Die Akten wurden damals rasch geschlossen, das Verfahren eingestellt. Die Behörden sprachen von einem Einzeltäter, der die Tat aus rein privaten Motiven beging. Das bezweifelten Angehörige, Opfervertreter und Politiker verschiedener Parteien, sie kämpften für die Wiederaufnahme der Ermittlungen, was 2014 geschah – etwa eineinhalb Jahre nach dem Beginn des Prozesses um die rechtsextremen Morde des „Nationalsozialistischen Untergrunds“ (NSU). Die Rufe nach Aufklärung waren damit noch lauter geworden.

Seitdem gab es laut Anwalt Dietrich weit über tausend Vernehmungen von Zeugen und Opfern, an die 900 Hinweise und Spuren wurden überprüft und fast 400.000 Seiten Akten durchflöht. Die Bundesanwaltschaft habe gründlich und ergebnisoffen ermittelt und sei damit zu „dieser eindeutigen politischen Einschätzung gekommen“. „Schon deshalb hat sich der jahrzehntelange Einsatz gelohnt“, sagte der 73-Jährige.

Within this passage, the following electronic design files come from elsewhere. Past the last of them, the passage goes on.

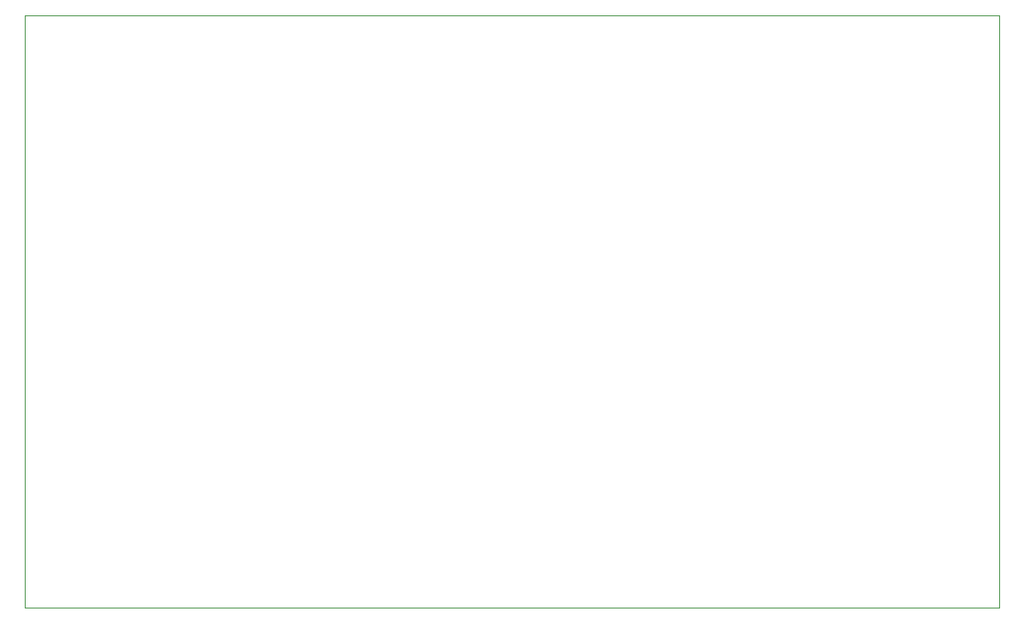
<source format=gm1>
G04 #@! TF.GenerationSoftware,KiCad,Pcbnew,7.0.10*
G04 #@! TF.CreationDate,2024-03-26T02:27:44-05:00*
G04 #@! TF.ProjectId,JargonJolt,4a617267-6f6e-44a6-9f6c-742e6b696361,rev?*
G04 #@! TF.SameCoordinates,Original*
G04 #@! TF.FileFunction,Profile,NP*
%FSLAX46Y46*%
G04 Gerber Fmt 4.6, Leading zero omitted, Abs format (unit mm)*
G04 Created by KiCad (PCBNEW 7.0.10) date 2024-03-26 02:27:44*
%MOMM*%
%LPD*%
G01*
G04 APERTURE LIST*
G04 #@! TA.AperFunction,Profile*
%ADD10C,0.100000*%
G04 #@! TD*
G04 APERTURE END LIST*
D10*
X208280000Y-114554000D02*
X111760000Y-114554000D01*
X208280000Y-55880000D02*
X208280000Y-114554000D01*
X111760000Y-114554000D02*
X111760000Y-55880000D01*
X111760000Y-55880000D02*
X208280000Y-55880000D01*
M02*

</source>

In den 1980er Jahren hatte es zahlreiche Pannen gegeben. Zeugen wurden nicht ausreichend gehört. Ein nahe dem Explosionsort entdecktes Fragment einer Hand wurde in der Rechtsmedizin untersucht – und verschwand spurlos. 48 Zigarettenstummel aus Köhlers Auto wurden vernichtet. Heute hätten DNA-Spuren Hinweise liefern können. 504 Asservate wurden laut Dietrich vernichtet, angeblich aus Platzmangel.

Als der Generalbundesanwalt 2014 die Wiederaufnahme verkündete, war das auch ein Bekenntnis: dass damals nicht alles gut gelaufen war. Er sprach damals schon vom „schwersten rechtsextremistische Attentat in der Geschichte der Bundesrepublik Deutschland“.